Written by Russell T. Davies
Directed by Graeme Harper
It’s fitting that series three’s final story begins at the end of time and space. Forget the ridiculous number of years the TARDIS jumps ahead; forget that the only difference to humans in this far flung future is a “Mad Max” makeover. This is part one of an epic three-parter that, along with the previous week’s stellar episode will see “Doctor Who” take its place amongst the grander examples of tv scifi. I must digress for a moment and take you back to April, 2005. One of the outstanding features of the new Who, for me, was the series’ conveying of a great sense of cosmic wonder. There is a line of dialogue uttered by the Doctor upon first meeting Rose Tyler. He ponders actually being able to feel the Earth moving through the ocean of time and space. Along with the beautiful music, I remember tearing up, feeling that FINALLY, here was a science fiction series that may understand why so many of us love the genre.
It is that sense of cosmic adventure and timeless wonder one can only experience in science fiction. “Utopia”, along with so many other things, continues to deliver such experiences.
As is typical of Davies’ shepherding of this show’s former series, “Utopia” begins to draw together plot elements from previous episodes, thus validating the existence of some of the better AND weaker plotlines of this third year.
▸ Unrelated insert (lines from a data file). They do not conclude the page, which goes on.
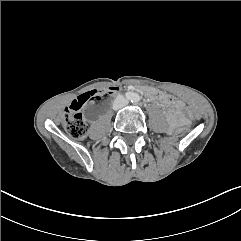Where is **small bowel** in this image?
<instances>
[{"label":"small bowel","instance_id":"1","mask_svg":"<svg viewBox=\"0 0 241 241\" xmlns=\"http://www.w3.org/2000/svg\"><path fill=\"white\" fill-rule=\"evenodd\" d=\"M115 92H117L116 89L111 91V93ZM152 95L159 98L164 104L170 107L167 118L172 126L187 125L188 122L184 117L185 104L183 101L157 92L152 93Z\"/></svg>","mask_w":241,"mask_h":241}]
</instances>
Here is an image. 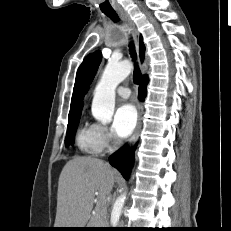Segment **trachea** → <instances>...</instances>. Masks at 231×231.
<instances>
[{"instance_id": "obj_1", "label": "trachea", "mask_w": 231, "mask_h": 231, "mask_svg": "<svg viewBox=\"0 0 231 231\" xmlns=\"http://www.w3.org/2000/svg\"><path fill=\"white\" fill-rule=\"evenodd\" d=\"M104 14L114 22L119 21L118 15L115 12H104ZM129 51H130V55L132 57V60L136 61V51H135V47L132 43L129 45ZM141 77H142V73H141L137 63L135 62V68H134V72H133L134 83L139 84Z\"/></svg>"}]
</instances>
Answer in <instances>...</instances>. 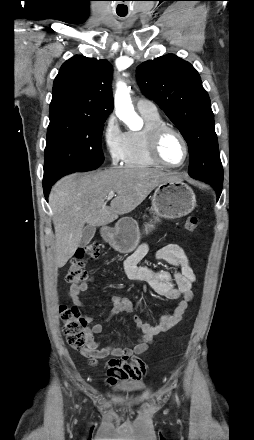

That in itself is a major achievement. In the grand storytelling technique of foreshadowing, suddenly the viewer has to *gasp* actually remember former plot strands and arcs. Wonderful, heady stuff.
Again, I will not spoil the episode for the few unfortunate souls yet to experience it. Indeed, there are twists and doublecrosses here that deserve to be seen untainted. The crux of the matter is thus: The Doctor and team(now joined by Captain Jack Harkness)arrive at the end of the universe where humanity has been reduced to a paltry band, some reverting to cannibalistic savages. The enigmatic, almost vaguely familiar Professor Yana is working on a rocket that will transport the few survivors to a remote location, Utopia, where life will, supposedly be free of worry and care. Yana(in a “dream come true” turn by revered acting veteran Sir Derek Jacobi)is a kindly old man, yet seems tormented and increasingly erratic, especially when his vintage fobwatch begins talking to him(!!!). It is probably not spoiling much by now to reveal The Master returns at the conclusion of this episode. His return brings about a heartbreaking performance by Jacobi which is then completely turned around by the maniacal comic performance of John Simm. The episode ends with our gang trapped at the end of the universe and a crazed, reborn Timelord on the loose.
Along the way we get more answers about Captain Jack than were delivered in the whole of the first muddled and wanting series of “Torchwood” and we learn why the Doctor left Jack behind in the first place. One can only hope it is this more jovial and bouncy Jack that eventually returns to the dank sociopath-inhabited, borderline mental deficient staffed confines of Torchwood CSI:Cardiff(But I shall save my “Torchwood” rant for another day!).
“Utopia” sets the stage for a confrontation that, I have my suspicions, will change this series forever. It is epic storytelling of a kind that can only be found in science fiction. Further it is the kind of rollicking, fun(do you remember that word Ronald D. Moore?)adventure story it seems only “Doctor Who” can produce these days. There is a clearly visible tongue planted firmly in its cheek, while providing enough continuing narrative/character arc and a perpetuation of the show’s mythos for fans to chew on and digest. Whether you’re looking for an entertaining romp or the beginning of an epic battle between good and evil, you will definitely find it in “Utopia”.